▶ _Source records_:
•••

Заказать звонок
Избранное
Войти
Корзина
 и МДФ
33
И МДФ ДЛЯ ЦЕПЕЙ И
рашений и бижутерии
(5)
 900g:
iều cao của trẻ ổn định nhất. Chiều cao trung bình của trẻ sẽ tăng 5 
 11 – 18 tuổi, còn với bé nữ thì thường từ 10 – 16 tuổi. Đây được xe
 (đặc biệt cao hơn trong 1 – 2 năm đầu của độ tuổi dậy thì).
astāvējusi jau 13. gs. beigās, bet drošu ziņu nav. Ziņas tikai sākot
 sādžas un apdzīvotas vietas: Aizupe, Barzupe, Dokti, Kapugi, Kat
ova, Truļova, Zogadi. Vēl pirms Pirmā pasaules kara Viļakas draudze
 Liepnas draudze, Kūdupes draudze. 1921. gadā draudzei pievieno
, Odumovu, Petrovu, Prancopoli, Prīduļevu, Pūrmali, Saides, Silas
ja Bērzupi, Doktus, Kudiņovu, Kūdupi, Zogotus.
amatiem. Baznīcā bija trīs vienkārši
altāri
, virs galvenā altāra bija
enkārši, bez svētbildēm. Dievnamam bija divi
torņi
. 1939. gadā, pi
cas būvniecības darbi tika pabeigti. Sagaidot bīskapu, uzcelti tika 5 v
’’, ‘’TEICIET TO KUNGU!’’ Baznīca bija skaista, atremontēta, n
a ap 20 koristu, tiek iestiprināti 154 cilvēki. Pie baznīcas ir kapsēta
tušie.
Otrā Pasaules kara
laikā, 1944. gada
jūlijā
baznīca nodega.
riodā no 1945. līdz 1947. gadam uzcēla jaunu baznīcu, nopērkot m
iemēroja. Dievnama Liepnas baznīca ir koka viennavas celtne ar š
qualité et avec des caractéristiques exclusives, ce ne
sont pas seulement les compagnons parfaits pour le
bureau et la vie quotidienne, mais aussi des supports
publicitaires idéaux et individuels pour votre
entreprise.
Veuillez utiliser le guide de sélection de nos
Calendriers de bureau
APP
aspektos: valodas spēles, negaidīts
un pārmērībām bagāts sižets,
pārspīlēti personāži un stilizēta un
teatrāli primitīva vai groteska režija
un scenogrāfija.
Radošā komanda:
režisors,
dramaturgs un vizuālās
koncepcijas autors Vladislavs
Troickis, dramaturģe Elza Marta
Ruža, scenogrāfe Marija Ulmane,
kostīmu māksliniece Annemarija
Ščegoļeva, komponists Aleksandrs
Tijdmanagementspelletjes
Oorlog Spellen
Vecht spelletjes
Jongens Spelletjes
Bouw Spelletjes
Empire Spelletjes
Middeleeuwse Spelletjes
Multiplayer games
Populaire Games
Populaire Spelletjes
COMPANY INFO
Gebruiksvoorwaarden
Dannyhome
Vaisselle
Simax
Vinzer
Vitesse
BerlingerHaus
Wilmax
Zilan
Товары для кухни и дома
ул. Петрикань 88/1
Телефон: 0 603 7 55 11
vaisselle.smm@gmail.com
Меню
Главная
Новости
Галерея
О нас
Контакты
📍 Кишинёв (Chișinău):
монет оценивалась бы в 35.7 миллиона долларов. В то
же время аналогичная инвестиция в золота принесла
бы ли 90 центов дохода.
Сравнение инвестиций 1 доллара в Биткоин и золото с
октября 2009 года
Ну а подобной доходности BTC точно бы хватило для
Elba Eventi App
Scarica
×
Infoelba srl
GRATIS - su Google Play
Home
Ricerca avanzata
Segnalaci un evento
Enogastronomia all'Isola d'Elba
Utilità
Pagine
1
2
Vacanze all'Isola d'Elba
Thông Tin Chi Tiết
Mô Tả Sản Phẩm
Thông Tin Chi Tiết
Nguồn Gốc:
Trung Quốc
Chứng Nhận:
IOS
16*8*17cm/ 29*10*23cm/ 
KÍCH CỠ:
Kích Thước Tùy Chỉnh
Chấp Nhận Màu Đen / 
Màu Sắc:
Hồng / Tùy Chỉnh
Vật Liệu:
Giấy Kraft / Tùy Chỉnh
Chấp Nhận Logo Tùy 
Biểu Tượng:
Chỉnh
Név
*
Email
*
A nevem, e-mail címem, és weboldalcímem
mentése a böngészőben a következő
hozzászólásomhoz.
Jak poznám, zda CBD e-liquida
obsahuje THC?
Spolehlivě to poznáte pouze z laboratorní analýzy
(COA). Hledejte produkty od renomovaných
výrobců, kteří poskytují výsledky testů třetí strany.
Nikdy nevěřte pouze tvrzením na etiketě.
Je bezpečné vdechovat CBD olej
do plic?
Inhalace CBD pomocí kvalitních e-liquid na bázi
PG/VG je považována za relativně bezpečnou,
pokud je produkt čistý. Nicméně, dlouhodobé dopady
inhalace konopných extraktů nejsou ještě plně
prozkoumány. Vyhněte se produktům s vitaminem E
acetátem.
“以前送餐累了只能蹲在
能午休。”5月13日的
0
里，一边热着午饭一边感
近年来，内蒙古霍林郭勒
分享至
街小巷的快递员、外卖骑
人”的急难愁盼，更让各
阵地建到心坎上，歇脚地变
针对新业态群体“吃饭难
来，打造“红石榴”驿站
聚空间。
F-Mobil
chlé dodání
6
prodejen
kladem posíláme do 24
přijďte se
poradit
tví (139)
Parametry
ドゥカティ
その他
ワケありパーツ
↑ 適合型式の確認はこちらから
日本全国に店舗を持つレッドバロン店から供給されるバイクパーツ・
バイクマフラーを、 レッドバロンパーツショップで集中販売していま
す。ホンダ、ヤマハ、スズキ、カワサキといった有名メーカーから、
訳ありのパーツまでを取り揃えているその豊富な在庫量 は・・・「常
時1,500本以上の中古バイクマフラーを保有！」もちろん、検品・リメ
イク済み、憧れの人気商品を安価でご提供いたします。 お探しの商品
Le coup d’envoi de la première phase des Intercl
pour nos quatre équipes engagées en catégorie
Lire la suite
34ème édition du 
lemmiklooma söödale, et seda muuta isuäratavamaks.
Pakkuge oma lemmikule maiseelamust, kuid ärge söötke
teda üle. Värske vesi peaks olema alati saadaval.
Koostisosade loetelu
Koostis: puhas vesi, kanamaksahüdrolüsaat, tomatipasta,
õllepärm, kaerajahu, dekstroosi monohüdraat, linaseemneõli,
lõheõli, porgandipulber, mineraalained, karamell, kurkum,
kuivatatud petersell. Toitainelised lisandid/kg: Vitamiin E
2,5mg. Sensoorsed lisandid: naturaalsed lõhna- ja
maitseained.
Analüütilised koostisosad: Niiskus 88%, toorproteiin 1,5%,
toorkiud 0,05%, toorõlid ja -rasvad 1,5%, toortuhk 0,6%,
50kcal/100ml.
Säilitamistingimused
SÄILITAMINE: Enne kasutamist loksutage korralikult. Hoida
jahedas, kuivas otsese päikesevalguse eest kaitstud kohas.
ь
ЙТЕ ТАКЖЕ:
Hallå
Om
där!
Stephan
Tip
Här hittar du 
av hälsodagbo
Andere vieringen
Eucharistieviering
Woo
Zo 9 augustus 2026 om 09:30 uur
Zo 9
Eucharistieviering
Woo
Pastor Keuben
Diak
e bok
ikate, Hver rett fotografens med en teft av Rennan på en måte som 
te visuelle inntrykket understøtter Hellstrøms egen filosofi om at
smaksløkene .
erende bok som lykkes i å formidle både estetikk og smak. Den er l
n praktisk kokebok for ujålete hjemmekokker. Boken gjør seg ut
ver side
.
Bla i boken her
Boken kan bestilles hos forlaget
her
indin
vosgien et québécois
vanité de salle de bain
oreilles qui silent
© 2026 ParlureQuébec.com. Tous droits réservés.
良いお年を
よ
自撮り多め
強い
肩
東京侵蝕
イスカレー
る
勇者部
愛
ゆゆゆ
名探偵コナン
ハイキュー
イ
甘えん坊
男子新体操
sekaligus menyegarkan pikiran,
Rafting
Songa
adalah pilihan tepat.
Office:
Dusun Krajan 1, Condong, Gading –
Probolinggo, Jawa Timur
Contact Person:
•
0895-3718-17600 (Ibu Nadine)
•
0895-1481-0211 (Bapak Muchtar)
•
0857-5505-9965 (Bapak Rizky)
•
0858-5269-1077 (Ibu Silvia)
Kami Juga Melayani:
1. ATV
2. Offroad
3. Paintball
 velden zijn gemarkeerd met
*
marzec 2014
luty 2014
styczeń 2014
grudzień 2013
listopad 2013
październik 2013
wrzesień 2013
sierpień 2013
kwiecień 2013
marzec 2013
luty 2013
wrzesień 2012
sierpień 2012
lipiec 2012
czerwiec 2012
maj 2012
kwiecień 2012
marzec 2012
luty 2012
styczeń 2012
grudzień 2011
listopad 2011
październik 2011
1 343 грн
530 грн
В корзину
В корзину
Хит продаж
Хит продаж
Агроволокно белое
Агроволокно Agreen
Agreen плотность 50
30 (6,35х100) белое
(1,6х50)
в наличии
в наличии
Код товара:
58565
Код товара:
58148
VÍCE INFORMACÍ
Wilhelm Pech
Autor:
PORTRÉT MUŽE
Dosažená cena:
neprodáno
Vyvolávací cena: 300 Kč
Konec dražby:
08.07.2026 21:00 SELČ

•••

▶ _ABOUT THIS TASK_:
The count of lines above that include the string "pouze" is the sole expected answer.

▶ _SOLUTION_:
2